* _Task objective_: Would you repeat the entries below word for word and omit the pictures?

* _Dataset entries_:

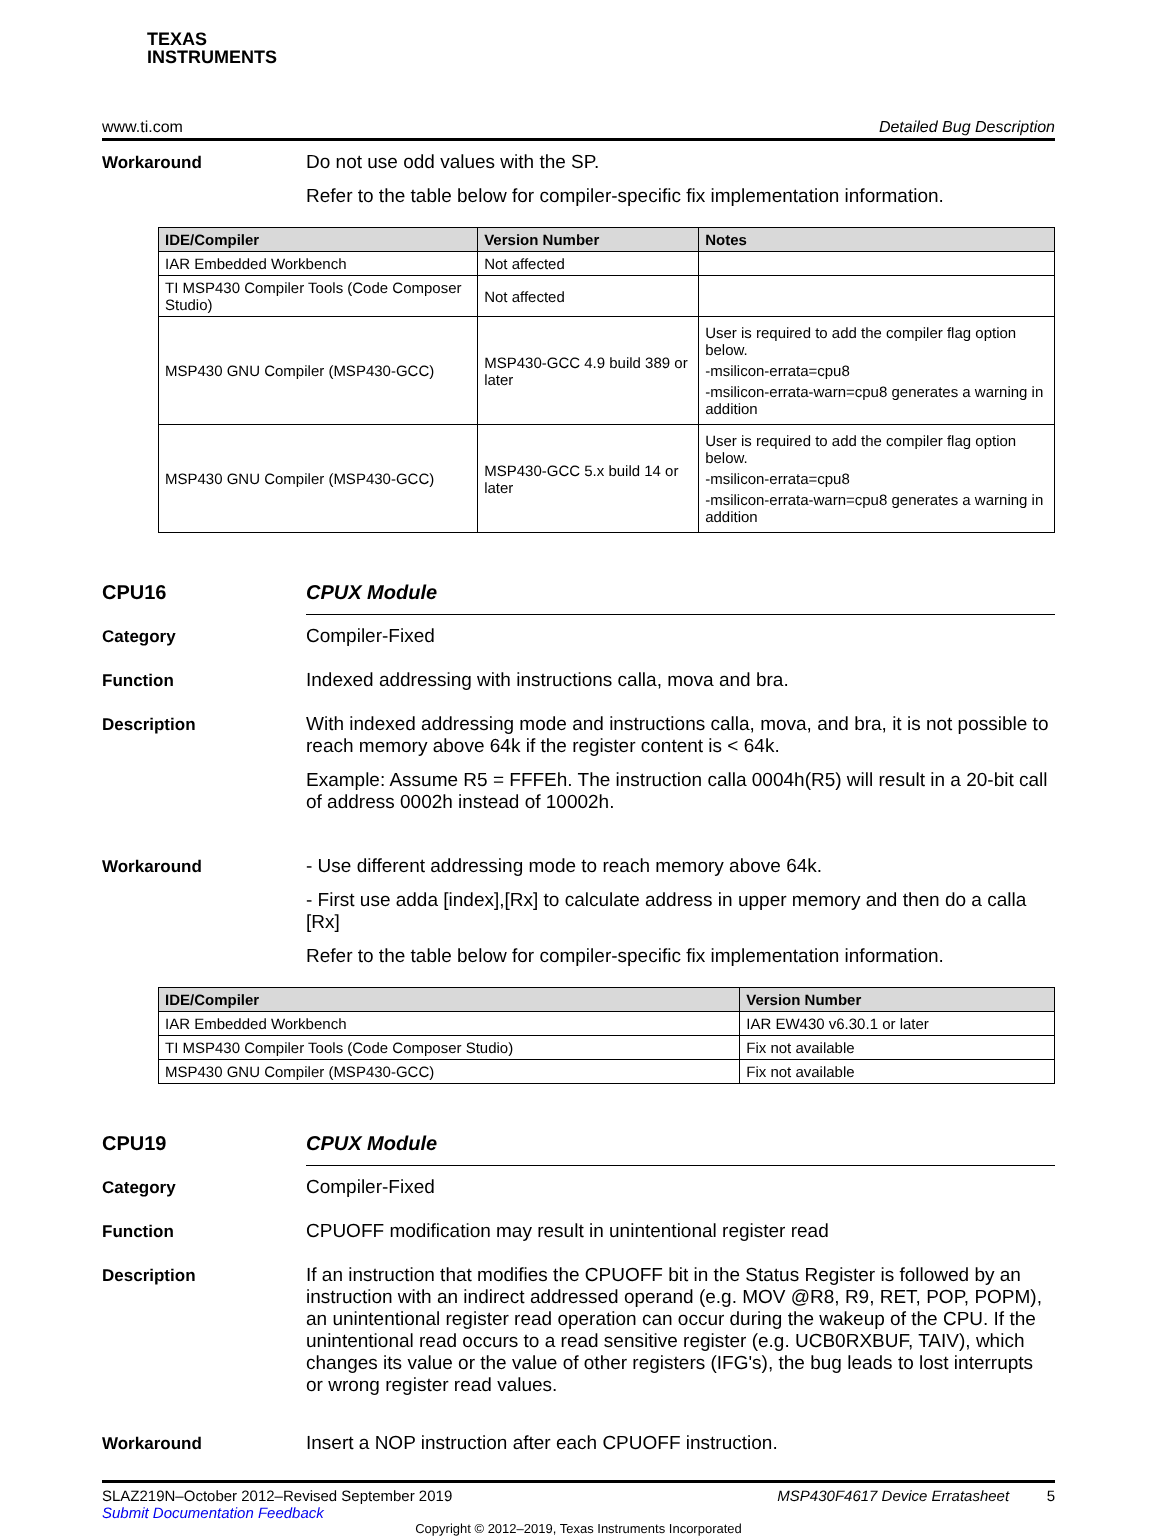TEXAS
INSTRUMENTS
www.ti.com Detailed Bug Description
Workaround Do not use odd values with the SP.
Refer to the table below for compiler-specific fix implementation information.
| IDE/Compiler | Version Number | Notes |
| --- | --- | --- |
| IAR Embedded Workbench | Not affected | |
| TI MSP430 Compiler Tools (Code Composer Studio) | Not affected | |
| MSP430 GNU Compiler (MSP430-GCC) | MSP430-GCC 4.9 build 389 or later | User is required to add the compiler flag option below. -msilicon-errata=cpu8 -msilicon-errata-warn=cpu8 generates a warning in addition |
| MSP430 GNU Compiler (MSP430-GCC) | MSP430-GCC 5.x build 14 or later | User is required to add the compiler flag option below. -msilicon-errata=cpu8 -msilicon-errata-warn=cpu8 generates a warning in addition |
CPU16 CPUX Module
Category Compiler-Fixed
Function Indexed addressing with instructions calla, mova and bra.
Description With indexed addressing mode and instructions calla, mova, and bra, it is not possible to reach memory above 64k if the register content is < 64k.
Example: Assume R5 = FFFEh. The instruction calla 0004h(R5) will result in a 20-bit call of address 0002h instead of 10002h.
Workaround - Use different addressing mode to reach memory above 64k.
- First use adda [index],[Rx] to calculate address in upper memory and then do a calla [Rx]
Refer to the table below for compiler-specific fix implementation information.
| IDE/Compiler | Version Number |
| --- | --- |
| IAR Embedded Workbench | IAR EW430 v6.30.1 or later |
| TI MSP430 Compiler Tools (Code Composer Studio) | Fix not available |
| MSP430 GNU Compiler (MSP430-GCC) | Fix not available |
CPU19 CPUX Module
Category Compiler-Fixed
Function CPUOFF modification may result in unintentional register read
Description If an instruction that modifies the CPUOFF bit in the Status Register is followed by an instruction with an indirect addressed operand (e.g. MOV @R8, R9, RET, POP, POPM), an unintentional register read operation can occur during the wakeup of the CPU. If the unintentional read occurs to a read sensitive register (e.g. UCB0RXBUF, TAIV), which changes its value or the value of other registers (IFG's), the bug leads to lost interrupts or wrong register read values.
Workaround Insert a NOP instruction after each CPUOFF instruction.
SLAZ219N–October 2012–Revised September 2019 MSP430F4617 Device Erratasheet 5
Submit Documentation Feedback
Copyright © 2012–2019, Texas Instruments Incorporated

* _Exercise solution_:
TEXAS
INSTRUMENTS
www.ti.com Detailed Bug Description
Workaround Do not use odd values with the SP.
Refer to the table below for compiler-specific fix implementation information.
| IDE/Compiler | Version Number | Notes |
| --- | --- | --- |
| IAR Embedded Workbench | Not affected | |
| TI MSP430 Compiler Tools (Code Composer Studio) | Not affected | |
| MSP430 GNU Compiler (MSP430-GCC) | MSP430-GCC 4.9 build 389 or later | User is required to add the compiler flag option below. -msilicon-errata=cpu8 -msilicon-errata-warn=cpu8 generates a warning in addition |
| MSP430 GNU Compiler (MSP430-GCC) | MSP430-GCC 5.x build 14 or later | User is required to add the compiler flag option below. -msilicon-errata=cpu8 -msilicon-errata-warn=cpu8 generates a warning in addition |
CPU16 CPUX Module
Category Compiler-Fixed
Function Indexed addressing with instructions calla, mova and bra.
Description With indexed addressing mode and instructions calla, mova, and bra, it is not possible to reach memory above 64k if the register content is < 64k.
Example: Assume R5 = FFFEh. The instruction calla 0004h(R5) will result in a 20-bit call of address 0002h instead of 10002h.
Workaround - Use different addressing mode to reach memory above 64k.
- First use adda [index],[Rx] to calculate address in upper memory and then do a calla [Rx]
Refer to the table below for compiler-specific fix implementation information.
| IDE/Compiler | Version Number |
| --- | --- |
| IAR Embedded Workbench | IAR EW430 v6.30.1 or later |
| TI MSP430 Compiler Tools (Code Composer Studio) | Fix not available |
| MSP430 GNU Compiler (MSP430-GCC) | Fix not available |
CPU19 CPUX Module
Category Compiler-Fixed
Function CPUOFF modification may result in unintentional register read
Description If an instruction that modifies the CPUOFF bit in the Status Register is followed by an instruction with an indirect addressed operand (e.g. MOV @R8, R9, RET, POP, POPM), an unintentional register read operation can occur during the wakeup of the CPU. If the unintentional read occurs to a read sensitive register (e.g. UCB0RXBUF, TAIV), which changes its value or the value of other registers (IFG's), the bug leads to lost interrupts or wrong register read values.
Workaround Insert a NOP instruction after each CPUOFF instruction.
SLAZ219N–October 2012–Revised September 2019 MSP430F4617 Device Erratasheet 5
Submit Documentation Feedback
Copyright © 2012–2019, Texas Instruments Incorporated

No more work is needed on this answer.